BEGIN

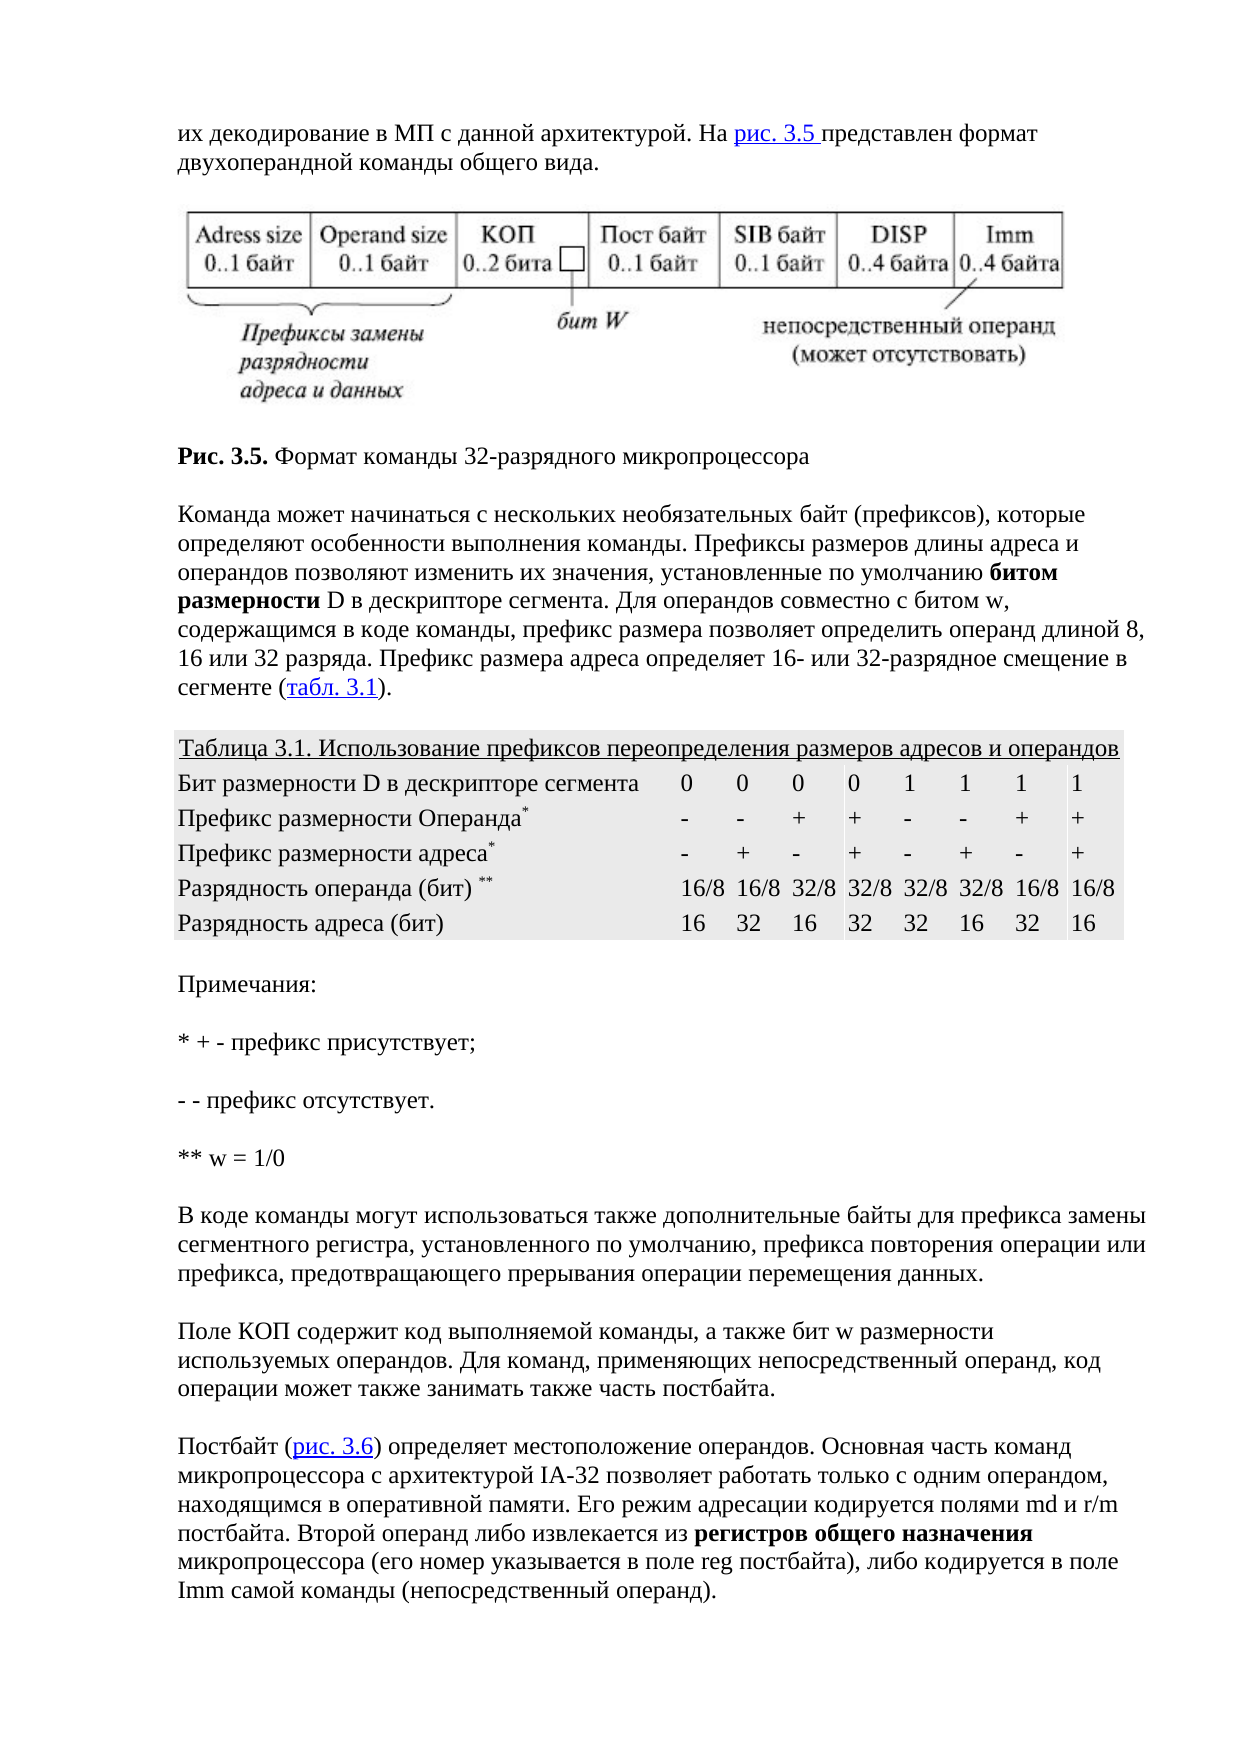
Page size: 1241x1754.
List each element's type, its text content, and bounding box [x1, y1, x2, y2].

table_cell + [1012, 800, 1067, 835]
table_cell + [845, 835, 900, 870]
table_cell - [677, 835, 733, 870]
table_cell Разрядность операнда (бит) ** [174, 870, 677, 905]
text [177, 118, 1152, 176]
table_cell Бит размерности D в дескрипторе сегмента [174, 765, 677, 800]
text Примечания: [177, 969, 1152, 998]
table_cell 32/8 [789, 870, 844, 905]
table_cell 16 [956, 905, 1012, 940]
table_cell 16 [1068, 905, 1124, 940]
table_cell 0 [677, 765, 733, 800]
table_header Таблица 3.1. Использование префиксов переопределения размеров адресов и операндов [174, 730, 1124, 765]
table_cell - [677, 800, 733, 835]
table_cell 32/8 [900, 870, 956, 905]
table_cell 32/8 [956, 870, 1012, 905]
table_cell - [789, 835, 844, 870]
table_cell 1 [956, 765, 1012, 800]
table_cell + [733, 835, 789, 870]
text Команда может начинаться с нескольких необязательных байт (префиксов), которые определяют особенности выполнения команды. Префиксы размеров длины адреса и операндов позволяют изменить их значения, установленные по умолчанию битом размерности D в дескрипторе сегмента. Для операндов совместно с битом w, содержащимся в коде команды, префикс размера позволяет определить операнд длиной 8, 16 или 32 разряда. Префикс размера адреса определяет 16- или 32-разрядное смещение в сегменте (табл. 3.1). [177, 499, 1152, 701]
text * + - префикс присутствует; [177, 1027, 1152, 1056]
table_cell 1 [1068, 765, 1124, 800]
table_cell Префикс размерности адреса* [174, 835, 677, 870]
text Постбайт (рис. 3.6) определяет местоположение операндов. Основная часть команд микропроцессора с архитектурой IA-32 позволяет работать только с одним операндом, находящимся в оперативной памяти. Его режим адресации кодируется полями md и r/m постбайта. Второй операнд либо извлекается из регистров общего назначения микропроцессора (его номер указывается в поле reg постбайта), либо кодируется в поле Imm самой команды (непосредственный операнд). [177, 1431, 1152, 1604]
text ** w = 1/0 [177, 1143, 1152, 1171]
table_cell - [733, 800, 789, 835]
table_cell 0 [733, 765, 789, 800]
table_cell 16/8 [1068, 870, 1124, 905]
table_cell 0 [789, 765, 844, 800]
table_cell 32/8 [845, 870, 900, 905]
table_cell 32 [845, 905, 900, 940]
table_cell 16/8 [1012, 870, 1067, 905]
table_cell 16 [789, 905, 844, 940]
picture [177, 204, 1071, 413]
table_cell + [789, 800, 844, 835]
table_cell 16 [677, 905, 733, 940]
text - - префикс отсутствует. [177, 1085, 1152, 1113]
table_cell 32 [1012, 905, 1067, 940]
table_cell Разрядность адреса (бит) [174, 905, 677, 940]
table_cell 1 [900, 765, 956, 800]
table_cell Префикс размерности Операнда* [174, 800, 677, 835]
table_cell + [845, 800, 900, 835]
table_cell 0 [845, 765, 900, 800]
table_cell + [1068, 835, 1124, 870]
text Рис. 3.5. Формат команды 32-разрядного микропроцессора [177, 413, 1152, 470]
table_cell + [956, 835, 1012, 870]
table_cell 16/8 [733, 870, 789, 905]
table_cell - [956, 800, 1012, 835]
table_cell - [900, 800, 956, 835]
table_cell - [1012, 835, 1067, 870]
text В коде команды могут использоваться также дополнительные байты для префикса замены сегментного регистра, установленного по умолчанию, префикса повторения операции или префикса, предотвращающего прерывания операции перемещения данных. [177, 1201, 1152, 1287]
text Поле КОП содержит код выполняемой команды, а также бит w размерности используемых операндов. Для команд, применяющих непосредственный операнд, код операции может также занимать также часть постбайта. [177, 1316, 1152, 1402]
table_cell 1 [1012, 765, 1067, 800]
table_cell + [1068, 800, 1124, 835]
table_cell 16/8 [677, 870, 733, 905]
table_cell 32 [733, 905, 789, 940]
table_cell 32 [900, 905, 956, 940]
table_cell - [900, 835, 956, 870]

END

Task directions
Transcribe the records verbatim, excluding pictures.

Exercise response
Page size: 1241x1754.
List each element's type, its text content, and bounding box [x1, y1, x2, y2].

table_cell + [1012, 800, 1067, 835]
table_cell + [845, 835, 900, 870]
table_cell - [677, 835, 733, 870]
table_cell Разрядность операнда (бит) ** [174, 870, 677, 905]
text [177, 118, 1152, 176]
table_cell Бит размерности D в дескрипторе сегмента [174, 765, 677, 800]
text Примечания: [177, 969, 1152, 998]
table_cell 32/8 [789, 870, 844, 905]
table_cell 16 [956, 905, 1012, 940]
table_cell 16 [1068, 905, 1124, 940]
table_cell 0 [677, 765, 733, 800]
table_header Таблица 3.1. Использование префиксов переопределения размеров адресов и операндов [174, 730, 1124, 765]
table_cell - [677, 800, 733, 835]
table_cell 32/8 [900, 870, 956, 905]
table_cell 32/8 [956, 870, 1012, 905]
table_cell - [789, 835, 844, 870]
table_cell 1 [956, 765, 1012, 800]
table_cell + [733, 835, 789, 870]
text Команда может начинаться с нескольких необязательных байт (префиксов), которые определяют особенности выполнения команды. Префиксы размеров длины адреса и операндов позволяют изменить их значения, установленные по умолчанию битом размерности D в дескрипторе сегмента. Для операндов совместно с битом w, содержащимся в коде команды, префикс размера позволяет определить операнд длиной 8, 16 или 32 разряда. Префикс размера адреса определяет 16- или 32-разрядное смещение в сегменте (табл. 3.1). [177, 499, 1152, 701]
text * + - префикс присутствует; [177, 1027, 1152, 1056]
table_cell 1 [1068, 765, 1124, 800]
table_cell Префикс размерности адреса* [174, 835, 677, 870]
text Постбайт (рис. 3.6) определяет местоположение операндов. Основная часть команд микропроцессора с архитектурой IA-32 позволяет работать только с одним операндом, находящимся в оперативной памяти. Его режим адресации кодируется полями md и r/m постбайта. Второй операнд либо извлекается из регистров общего назначения микропроцессора (его номер указывается в поле reg постбайта), либо кодируется в поле Imm самой команды (непосредственный операнд). [177, 1431, 1152, 1604]
text ** w = 1/0 [177, 1143, 1152, 1171]
table_cell - [733, 800, 789, 835]
table_cell 0 [733, 765, 789, 800]
table_cell 16/8 [1068, 870, 1124, 905]
table_cell 0 [789, 765, 844, 800]
table_cell 32/8 [845, 870, 900, 905]
table_cell 32 [845, 905, 900, 940]
table_cell 16/8 [1012, 870, 1067, 905]
table_cell 16 [789, 905, 844, 940]
picture [177, 204, 1071, 413]
table_cell + [789, 800, 844, 835]
table_cell 16 [677, 905, 733, 940]
text - - префикс отсутствует. [177, 1085, 1152, 1113]
table_cell 32 [1012, 905, 1067, 940]
table_cell Разрядность адреса (бит) [174, 905, 677, 940]
table_cell 1 [900, 765, 956, 800]
table_cell Префикс размерности Операнда* [174, 800, 677, 835]
table_cell + [845, 800, 900, 835]
table_cell 0 [845, 765, 900, 800]
table_cell + [1068, 835, 1124, 870]
text Рис. 3.5. Формат команды 32-разрядного микропроцессора [177, 413, 1152, 470]
table_cell + [956, 835, 1012, 870]
table_cell 16/8 [733, 870, 789, 905]
table_cell - [956, 800, 1012, 835]
table_cell - [900, 800, 956, 835]
table_cell - [1012, 835, 1067, 870]
text В коде команды могут использоваться также дополнительные байты для префикса замены сегментного регистра, установленного по умолчанию, префикса повторения операции или префикса, предотвращающего прерывания операции перемещения данных. [177, 1201, 1152, 1287]
text Поле КОП содержит код выполняемой команды, а также бит w размерности используемых операндов. Для команд, применяющих непосредственный операнд, код операции может также занимать также часть постбайта. [177, 1316, 1152, 1402]
table_cell 1 [1012, 765, 1067, 800]
table_cell + [1068, 800, 1124, 835]
table_cell 16/8 [677, 870, 733, 905]
table_cell 32 [733, 905, 789, 940]
table_cell 32 [900, 905, 956, 940]
table_cell - [900, 835, 956, 870]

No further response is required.